Jenkins-Agent-Protocols: JNLP4-connect, Ping (1)
Jenkins-Version: 2.289 (2)
Jenkins-Session: b4783dfa (3)
Client: 172.17.0.1 (4)
Server: 172.17.0.3 (5)
Remoting-Minimum-Version: 3.14 (6)
1 List of currently enabled TCP inbound agent protocols.
2 The current version of Jenkins.
3 The session of the current Jenkins execution. This is unrelated to web session cookies. This is changed to a new value whenever Jenkins starts. It is used in various URLs to help implement caching of static resources, and can be used by clients to tell whether Jenkins restarted.
4 The client IP address as seen from Jenkins.
5 The Jenkins controller’s IP address.
6 The minimum required version of the Remoting library for agents to connect to this Jenkins controller.

Inbound agents may instead be configured to use WebSocket transport to connect to Jenkins. In this case no extra TCP port need be enabled and no special security configuration is needed.

SSH Server

The SSH Server Plugin can be configured to open an SSH port on the Jenkins controller.

This plugin’s functionality was part of Jenkins (core) until Jenkins 2.281.

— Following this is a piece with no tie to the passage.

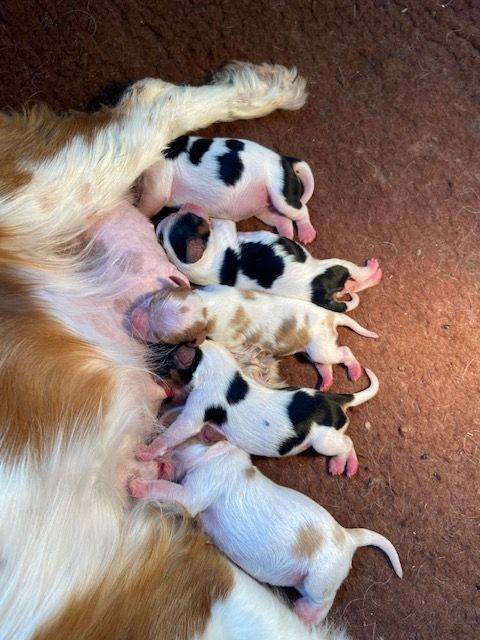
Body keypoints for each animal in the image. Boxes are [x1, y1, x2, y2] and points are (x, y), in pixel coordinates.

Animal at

Authentication can be username/password or using public key authentication. For the latter, the public keys can be stored in Jenkins users' profiles.

This SSH server does not provide a regular OS shell once logged in. Instead, it provides a shell-like interface for the Jenkins CLI.

Additionally, some plugins may provide features that require the SSH server to be enabled, like the GIT server Plugin.

This service is disabled by default.

UDP and mDNS Service Discovery

Jenkins releases 2.219 and earlier included features that allowed users to discover Jenkins on their network. These features have been removed without replacement in Jenkins 2.220 for security reasons.